Zipping multiple RDDs at once

I’m using H2O for some machine learning and, when I have to score multiple models with data sharing some features, I find it useful to represent the data in a columnar format and pass only the columns necessary for the scoring to the H2O model. This helps me in saving memory (as I don’t have to replicate the shared features) and allows me to parallelise the scoring, having multiple threads concurrently scoring a model using only a set of columns of my DataFrame. However, this produces a number of DataFrames containing the predicted values. Ideally you want to zip these single-columns DataFrame to the original DataFrame. It happens that there are multiple methods to zip RDDs in Spark (.zip and .zipPartitions), but all of them only allow a fixed number of RDDs to be zipped. This forces you to iteratively zip one RDD after the other, slowing down the process and producing errors. Just recently I had to zip hundreds of RDDs and I ended up with a StackOverflowError. This was because Spark recursively generates a new RDD processor when to invoke the zip method and, after you reach a certain boundary the stack goes over the limit. How do we solve this issue? Ideally we want to have a zip functionality allowing us to zip an list of RDDs at once. This would be much more space and speed efficient. So I did and this is my implementation:

package org.apache.spark.rdd

import org.apache.spark.{TaskContext, Partition, SparkContext}

import scala.reflect.ClassTag

/**
* Created by admin on 22/10/16.
*/
private[spark] class ZippedPartitionsList[T: ClassTag](
sc: SparkContext,
rdds: Seq[RDD[T]],
var f: (Seq[Iterator[T]]) => Iterator[T],
preservesPartitioning: Boolean = false)
extends ZippedPartitionsBaseRDD[T](sc, rdds, preservesPartitioning) {

override def compute(s: Partition, context: TaskContext): Iterator[T] = {
tryPrepareParents()
val partitions = s.asInstanceOf[ZippedPartitionsPartition].partitions
f(rdds.zipWithIndex.map(t => t._1.iterator(partitions(t._2), context)))
}

override def clearDependencies() {
super.clearDependencies()
f = null
}
}


object RddExt {
implicit class RddZipExt[T: ClassTag](rdd: RDD[T]) {

def zipPartitionsList(
rdds: Seq[RDD[T]],
preservesPartitioning: Boolean,
f: (Seq[Iterator[T]]) => Iterator[T]
) : RDD[T] = {
new ZippedPartitionsList[T](
rdd.context, Seq[RDD[T]](rdd) ++ rdds, rdd.context.clean(f), preservesPartitioning
)
}


}
}

The implementation needs to be part of the apache spark package since it is using some private classed and methods. The approach works really well and I achieved a speed that is orders of magnitude faster than zipping RDDs one by one. The following code shows how you zip an arbitrary number of DataFrames:

val zipped = originals.rdd.zipPartitionsList(
predictions.map(_.rdd), true,
s => {
val rows = new mutable.MutableList[Row]
while(s.map(_.hasNext).foldLeft(true)((a,b) => a && b)) {
val values = s.foldLeft(Seq[Object]())((a,b) => a ++ b.next().toSeq.asInstanceOf[Seq[Object]])
rows += SparseRowFactory.create(newSchema, values :_*)
}
rows.iterator
}
)

- _WHAT IS ASKED_:
Reproduce the RDD zipping post from "The implementation needs" up to and including "SparseRowFactory.create(newSchema, values :_*)", renaming "values" to "fieldValues" throughout that span.

- _COLLECTED MATERIAL_:
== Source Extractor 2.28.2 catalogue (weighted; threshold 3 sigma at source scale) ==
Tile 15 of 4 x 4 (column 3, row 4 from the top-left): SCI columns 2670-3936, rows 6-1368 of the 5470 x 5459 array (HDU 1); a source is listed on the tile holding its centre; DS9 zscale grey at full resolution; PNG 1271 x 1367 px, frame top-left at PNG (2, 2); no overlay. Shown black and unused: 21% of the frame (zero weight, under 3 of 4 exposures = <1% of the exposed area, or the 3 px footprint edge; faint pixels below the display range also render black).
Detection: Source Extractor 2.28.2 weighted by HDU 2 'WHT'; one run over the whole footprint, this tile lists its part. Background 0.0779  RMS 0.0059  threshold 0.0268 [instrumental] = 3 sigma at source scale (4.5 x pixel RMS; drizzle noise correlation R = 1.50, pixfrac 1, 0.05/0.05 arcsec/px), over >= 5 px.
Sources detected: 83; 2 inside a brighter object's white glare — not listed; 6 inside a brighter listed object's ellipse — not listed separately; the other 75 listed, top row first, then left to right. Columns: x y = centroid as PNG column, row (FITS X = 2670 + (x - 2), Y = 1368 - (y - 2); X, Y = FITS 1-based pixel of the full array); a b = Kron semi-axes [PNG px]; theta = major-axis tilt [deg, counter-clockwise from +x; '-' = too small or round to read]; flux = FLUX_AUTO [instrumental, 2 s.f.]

- _TASK OUTPUT_:
The implementation needs to be part of the apache spark package since it is using some private classed and methods. The approach works really well and I achieved a speed that is orders of magnitude faster than zipping RDDs one by one. The following code shows how you zip an arbitrary number of DataFrames:

val zipped = originals.rdd.zipPartitionsList(
predictions.map(_.rdd), true,
s => {
val rows = new mutable.MutableList[Row]
while(s.map(_.hasNext).foldLeft(true)((a,b) => a && b)) {
val fieldValues = s.foldLeft(Seq[Object]())((a,b) => a ++ b.next().toSeq.asInstanceOf[Seq[Object]])
rows += SparseRowFactory.create(newSchema, fieldValues :_*)